I had a good run of it for a few years but now my 15-year-old has a smart phone and the battle has begun again. He doesn’t really play video games (at least at home) but he is completely drawn in by social media and I feel like he is tethered to his texts. I always think he could be doing something amazing with his time instead: composing music, writing a book or skateboarding. Would Einstein have dreamt up the amazing thought experiments that lead to the theory of relativity if he was always distracted by a pinging smart phone? I insist that he docks his phone in the kitchen when he gets home from school and puts it in airplane mode. My 13 year old constantly reminds me that she is the perfect child – otherwise she would make my life miserable for not giving her a smart phone! I know it is hard for her but I also hear her playing piano and singing and I know she would be doing less of that if she had Snapchat. I plan to #RESIST! until high school.
So what is a parent to do?
At a recent talk by Adam Alter, a parent asked how to get kids on board with reducing screen time.
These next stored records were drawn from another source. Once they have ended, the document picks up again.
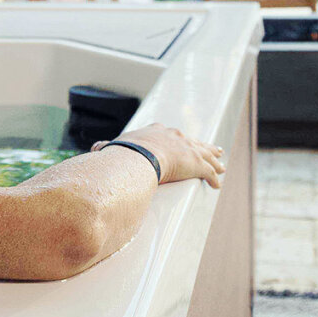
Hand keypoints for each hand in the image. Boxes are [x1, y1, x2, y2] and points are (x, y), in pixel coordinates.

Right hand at [93, 122, 224, 188]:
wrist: (139, 156)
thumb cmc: (124, 153)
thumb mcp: (114, 148)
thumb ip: (106, 148)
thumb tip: (96, 150)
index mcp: (157, 132)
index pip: (170, 134)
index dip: (177, 138)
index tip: (182, 139)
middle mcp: (175, 137)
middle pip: (194, 142)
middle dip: (205, 146)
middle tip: (214, 149)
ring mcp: (187, 149)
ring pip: (206, 154)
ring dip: (215, 161)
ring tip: (221, 165)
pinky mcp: (196, 164)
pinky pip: (208, 172)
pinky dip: (214, 178)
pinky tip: (217, 184)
He said that they have learned from the anti-smoking campaigns that teens, especially, see the world from a “them” and “us” view point. So showing a teenager that these companies are using tactics to get us hooked and make money from us helps them understand what is happening and pull away. Make the media companies the “them” instead of the parents. I took my kids go to the talk because they need to hear this from someone other than me so we can be in the same camp: “us”. Mr. Alter also highly stressed the importance of spending screen free time in nature for breaking the addictive force of the devices.
But the absolute most important thing we can do as parents is to model the kind of behavior that we hope they will develop.
Some ideas are:
- Never use a device at the table – at home or in a restaurant
- Never text and drive
- Dock your screens in the evening
- Never have them in your bedrooms
- Check emails before the kids get up, while they are at school or after they go to bed
- Turn off the notifications on our phone so you are not tempted to respond to every ping
- Establish device free times of day, like the first hours after school and the hour before bed
Manage your own addiction first and the kids will follow. Two experts at the Harvard School of Public health offer a free guide “Outsmarting the Smart Screens: A Parent’s Guide to the Tools That Are Here to Help”. One useful App they recommend is called Lockwork. It allows parents to control the times that kids are allowed to use their phones.
Be fearless and decisive and do what is best for your family!